--- start of DATA SUPPLIED ---

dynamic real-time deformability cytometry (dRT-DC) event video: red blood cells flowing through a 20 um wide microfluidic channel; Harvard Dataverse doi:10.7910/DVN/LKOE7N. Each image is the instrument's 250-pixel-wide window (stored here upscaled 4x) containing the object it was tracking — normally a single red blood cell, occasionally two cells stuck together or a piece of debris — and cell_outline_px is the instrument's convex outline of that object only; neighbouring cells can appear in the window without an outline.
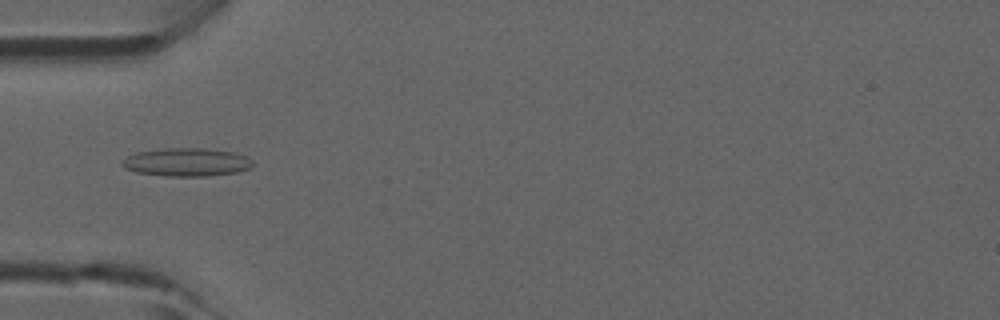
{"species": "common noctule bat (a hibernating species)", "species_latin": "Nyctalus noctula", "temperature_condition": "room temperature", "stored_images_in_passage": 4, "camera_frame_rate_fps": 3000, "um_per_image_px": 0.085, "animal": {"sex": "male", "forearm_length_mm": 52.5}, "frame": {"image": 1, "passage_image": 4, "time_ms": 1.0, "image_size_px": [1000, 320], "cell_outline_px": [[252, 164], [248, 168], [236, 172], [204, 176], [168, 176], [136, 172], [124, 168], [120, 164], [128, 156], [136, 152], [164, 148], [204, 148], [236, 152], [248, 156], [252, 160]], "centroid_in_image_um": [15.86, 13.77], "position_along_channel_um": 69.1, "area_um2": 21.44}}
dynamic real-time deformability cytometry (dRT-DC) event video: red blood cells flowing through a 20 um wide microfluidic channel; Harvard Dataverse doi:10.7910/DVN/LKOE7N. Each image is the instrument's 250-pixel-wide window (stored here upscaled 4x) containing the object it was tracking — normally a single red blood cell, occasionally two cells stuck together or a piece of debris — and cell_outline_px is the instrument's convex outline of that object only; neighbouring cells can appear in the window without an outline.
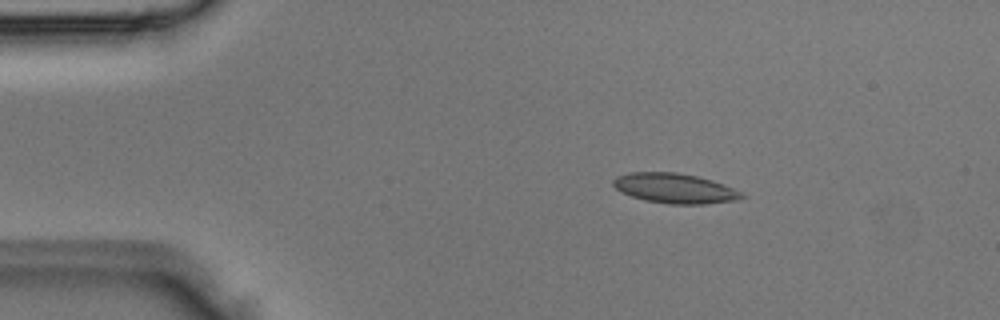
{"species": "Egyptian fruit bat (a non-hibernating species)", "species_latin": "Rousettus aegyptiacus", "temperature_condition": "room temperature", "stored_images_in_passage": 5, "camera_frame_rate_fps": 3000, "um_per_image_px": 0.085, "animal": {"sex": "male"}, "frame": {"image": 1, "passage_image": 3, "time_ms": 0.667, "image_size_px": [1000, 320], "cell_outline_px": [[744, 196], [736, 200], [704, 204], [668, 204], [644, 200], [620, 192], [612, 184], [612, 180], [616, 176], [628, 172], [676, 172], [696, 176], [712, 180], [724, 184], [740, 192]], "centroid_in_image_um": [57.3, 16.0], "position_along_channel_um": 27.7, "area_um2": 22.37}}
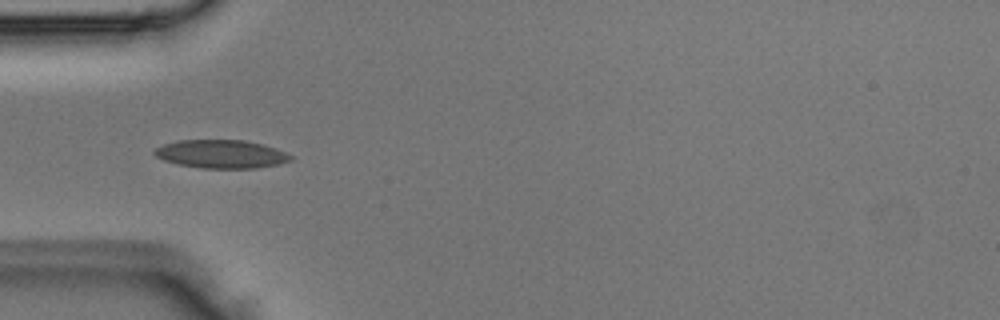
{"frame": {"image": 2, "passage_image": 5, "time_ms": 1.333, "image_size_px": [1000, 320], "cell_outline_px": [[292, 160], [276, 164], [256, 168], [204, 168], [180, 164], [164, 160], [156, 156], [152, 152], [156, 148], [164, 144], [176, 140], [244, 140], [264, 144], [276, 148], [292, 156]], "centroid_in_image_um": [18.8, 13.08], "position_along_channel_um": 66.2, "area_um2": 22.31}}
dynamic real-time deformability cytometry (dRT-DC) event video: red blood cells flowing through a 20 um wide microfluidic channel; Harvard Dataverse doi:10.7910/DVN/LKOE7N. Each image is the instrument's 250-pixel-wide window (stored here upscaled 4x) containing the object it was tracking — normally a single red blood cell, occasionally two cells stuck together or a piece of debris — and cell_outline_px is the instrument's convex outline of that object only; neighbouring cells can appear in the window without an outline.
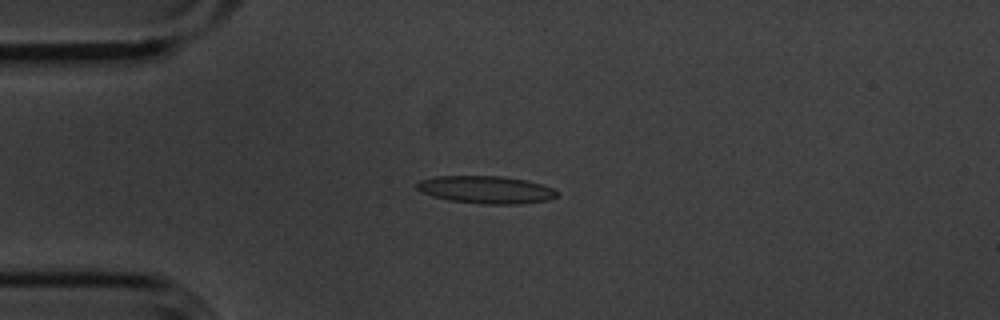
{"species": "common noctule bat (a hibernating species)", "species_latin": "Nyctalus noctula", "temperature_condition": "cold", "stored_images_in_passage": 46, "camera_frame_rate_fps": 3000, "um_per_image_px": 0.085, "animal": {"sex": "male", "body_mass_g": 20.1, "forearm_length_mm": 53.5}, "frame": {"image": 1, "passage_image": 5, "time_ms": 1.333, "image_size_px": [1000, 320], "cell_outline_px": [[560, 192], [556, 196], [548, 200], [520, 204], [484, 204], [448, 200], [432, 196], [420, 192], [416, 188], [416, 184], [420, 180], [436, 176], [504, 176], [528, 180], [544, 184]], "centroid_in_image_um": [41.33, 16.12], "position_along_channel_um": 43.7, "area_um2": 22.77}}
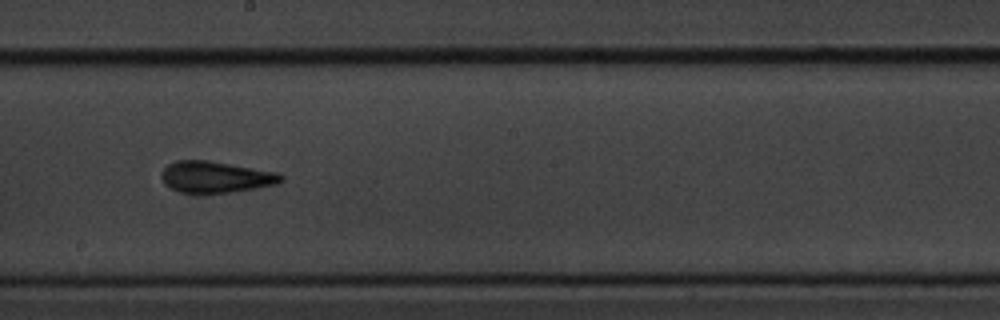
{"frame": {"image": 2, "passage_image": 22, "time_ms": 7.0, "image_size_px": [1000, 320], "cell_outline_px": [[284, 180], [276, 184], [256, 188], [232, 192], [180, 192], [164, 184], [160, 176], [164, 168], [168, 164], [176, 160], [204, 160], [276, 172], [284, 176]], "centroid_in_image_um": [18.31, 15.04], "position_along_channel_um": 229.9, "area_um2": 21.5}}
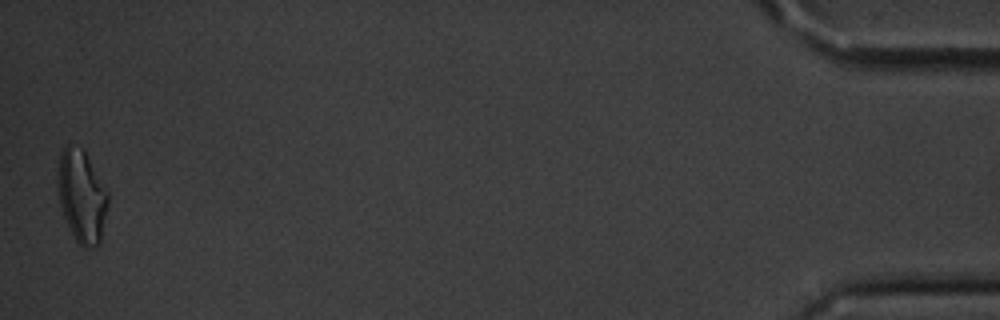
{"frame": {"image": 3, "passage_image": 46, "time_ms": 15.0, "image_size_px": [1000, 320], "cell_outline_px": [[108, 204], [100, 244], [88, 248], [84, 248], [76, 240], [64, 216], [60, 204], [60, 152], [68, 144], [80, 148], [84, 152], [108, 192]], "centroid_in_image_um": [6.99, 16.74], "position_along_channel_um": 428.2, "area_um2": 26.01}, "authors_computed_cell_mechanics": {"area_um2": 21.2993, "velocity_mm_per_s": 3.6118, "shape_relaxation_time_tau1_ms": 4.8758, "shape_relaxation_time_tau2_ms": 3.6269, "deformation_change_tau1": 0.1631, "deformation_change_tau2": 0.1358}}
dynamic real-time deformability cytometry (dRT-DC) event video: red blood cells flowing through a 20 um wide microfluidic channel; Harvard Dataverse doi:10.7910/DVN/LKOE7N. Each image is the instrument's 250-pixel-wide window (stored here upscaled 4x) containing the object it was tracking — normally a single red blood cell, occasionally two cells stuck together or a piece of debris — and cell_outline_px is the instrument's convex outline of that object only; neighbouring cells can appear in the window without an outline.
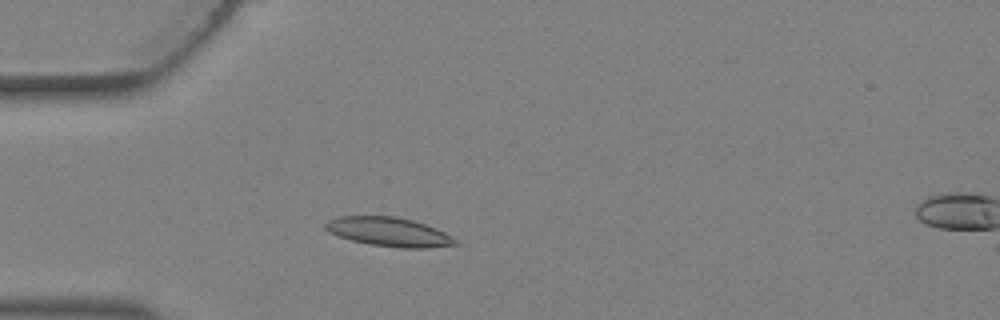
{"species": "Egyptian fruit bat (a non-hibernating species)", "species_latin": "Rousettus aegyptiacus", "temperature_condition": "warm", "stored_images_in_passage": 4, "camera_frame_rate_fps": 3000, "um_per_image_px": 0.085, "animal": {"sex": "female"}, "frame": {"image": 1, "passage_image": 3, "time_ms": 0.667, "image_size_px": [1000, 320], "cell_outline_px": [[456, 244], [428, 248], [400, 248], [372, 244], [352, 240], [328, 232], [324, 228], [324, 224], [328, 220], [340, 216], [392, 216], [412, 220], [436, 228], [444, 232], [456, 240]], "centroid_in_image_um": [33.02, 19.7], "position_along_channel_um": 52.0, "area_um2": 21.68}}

--- end of DATA SUPPLIED ---

- [THE TASK]: All entries are to be retyped exactly. Omit any embedded images.

- [TASK OUTPUT]:
dynamic real-time deformability cytometry (dRT-DC) event video: red blood cells flowing through a 20 um wide microfluidic channel; Harvard Dataverse doi:10.7910/DVN/LKOE7N. Each image is the instrument's 250-pixel-wide window (stored here upscaled 4x) containing the object it was tracking — normally a single red blood cell, occasionally two cells stuck together or a piece of debris — and cell_outline_px is the instrument's convex outline of that object only; neighbouring cells can appear in the window without an outline.
{"species": "common noctule bat (a hibernating species)", "species_latin": "Nyctalus noctula", "temperature_condition": "room temperature", "stored_images_in_passage": 4, "camera_frame_rate_fps": 3000, "um_per_image_px": 0.085, "animal": {"sex": "male", "forearm_length_mm": 52.5}, "frame": {"image": 1, "passage_image": 4, "time_ms": 1.0, "image_size_px": [1000, 320], "cell_outline_px": [[252, 164], [248, 168], [236, 172], [204, 176], [168, 176], [136, 172], [124, 168], [120, 164], [128, 156], [136, 152], [164, 148], [204, 148], [236, 152], [248, 156], [252, 160]], "centroid_in_image_um": [15.86, 13.77], "position_along_channel_um": 69.1, "area_um2": 21.44}}
dynamic real-time deformability cytometry (dRT-DC) event video: red blood cells flowing through a 20 um wide microfluidic channel; Harvard Dataverse doi:10.7910/DVN/LKOE7N. Each image is the instrument's 250-pixel-wide window (stored here upscaled 4x) containing the object it was tracking — normally a single red blood cell, occasionally two cells stuck together or a piece of debris — and cell_outline_px is the instrument's convex outline of that object only; neighbouring cells can appear in the window without an outline.
{"species": "Egyptian fruit bat (a non-hibernating species)", "species_latin": "Rousettus aegyptiacus", "temperature_condition": "room temperature", "stored_images_in_passage": 5, "camera_frame_rate_fps": 3000, "um_per_image_px": 0.085, "animal": {"sex": "male"}, "frame": {"image": 1, "passage_image": 3, "time_ms": 0.667, "image_size_px": [1000, 320], "cell_outline_px": [[744, 196], [736, 200], [704, 204], [668, 204], [644, 200], [620, 192], [612, 184], [612, 180], [616, 176], [628, 172], [676, 172], [696, 176], [712, 180], [724, 184], [740, 192]], "centroid_in_image_um": [57.3, 16.0], "position_along_channel_um": 27.7, "area_um2": 22.37}}
{"frame": {"image": 2, "passage_image": 5, "time_ms": 1.333, "image_size_px": [1000, 320], "cell_outline_px": [[292, 160], [276, 164], [256, 168], [204, 168], [180, 164], [164, 160], [156, 156], [152, 152], [156, 148], [164, 144], [176, 140], [244, 140], [264, 144], [276, 148], [292, 156]], "centroid_in_image_um": [18.8, 13.08], "position_along_channel_um": 66.2, "area_um2": 22.31}}
dynamic real-time deformability cytometry (dRT-DC) event video: red blood cells flowing through a 20 um wide microfluidic channel; Harvard Dataverse doi:10.7910/DVN/LKOE7N. Each image is the instrument's 250-pixel-wide window (stored here upscaled 4x) containing the object it was tracking — normally a single red blood cell, occasionally two cells stuck together or a piece of debris — and cell_outline_px is the instrument's convex outline of that object only; neighbouring cells can appear in the window without an outline.
{"species": "common noctule bat (a hibernating species)", "species_latin": "Nyctalus noctula", "temperature_condition": "cold", "stored_images_in_passage": 46, "camera_frame_rate_fps": 3000, "um_per_image_px": 0.085, "animal": {"sex": "male", "body_mass_g": 20.1, "forearm_length_mm": 53.5}, "frame": {"image": 1, "passage_image": 5, "time_ms": 1.333, "image_size_px": [1000, 320], "cell_outline_px": [[560, 192], [556, 196], [548, 200], [520, 204], [484, 204], [448, 200], [432, 196], [420, 192], [416, 188], [416, 184], [420, 180], [436, 176], [504, 176], [528, 180], [544, 184]], "centroid_in_image_um": [41.33, 16.12], "position_along_channel_um": 43.7, "area_um2": 22.77}}
{"frame": {"image": 2, "passage_image": 22, "time_ms": 7.0, "image_size_px": [1000, 320], "cell_outline_px": [[284, 180], [276, 184], [256, 188], [232, 192], [180, 192], [164, 184], [160, 176], [164, 168], [168, 164], [176, 160], [204, 160], [276, 172], [284, 176]], "centroid_in_image_um": [18.31, 15.04], "position_along_channel_um": 229.9, "area_um2": 21.5}}
{"frame": {"image": 3, "passage_image": 46, "time_ms": 15.0, "image_size_px": [1000, 320], "cell_outline_px": [[108, 204], [100, 244], [88, 248], [84, 248], [76, 240], [64, 216], [60, 204], [60, 152], [68, 144], [80, 148], [84, 152], [108, 192]], "centroid_in_image_um": [6.99, 16.74], "position_along_channel_um": 428.2, "area_um2": 26.01}, "authors_computed_cell_mechanics": {"area_um2": 21.2993, "velocity_mm_per_s": 3.6118, "shape_relaxation_time_tau1_ms": 4.8758, "shape_relaxation_time_tau2_ms": 3.6269, "deformation_change_tau1": 0.1631, "deformation_change_tau2": 0.1358}}
dynamic real-time deformability cytometry (dRT-DC) event video: red blood cells flowing through a 20 um wide microfluidic channel; Harvard Dataverse doi:10.7910/DVN/LKOE7N. Each image is the instrument's 250-pixel-wide window (stored here upscaled 4x) containing the object it was tracking — normally a single red blood cell, occasionally two cells stuck together or a piece of debris — and cell_outline_px is the instrument's convex outline of that object only; neighbouring cells can appear in the window without an outline.
{"species": "Egyptian fruit bat (a non-hibernating species)", "species_latin": "Rousettus aegyptiacus", "temperature_condition": "warm", "stored_images_in_passage": 4, "camera_frame_rate_fps": 3000, "um_per_image_px": 0.085, "animal": {"sex": "female"}, "frame": {"image": 1, "passage_image": 3, "time_ms": 0.667, "image_size_px": [1000, 320], "cell_outline_px": [[456, 244], [428, 248], [400, 248], [372, 244], [352, 240], [328, 232], [324, 228], [324, 224], [328, 220], [340, 216], [392, 216], [412, 220], [436, 228], [444, 232], [456, 240]], "centroid_in_image_um": [33.02, 19.7], "position_along_channel_um": 52.0, "area_um2": 21.68}}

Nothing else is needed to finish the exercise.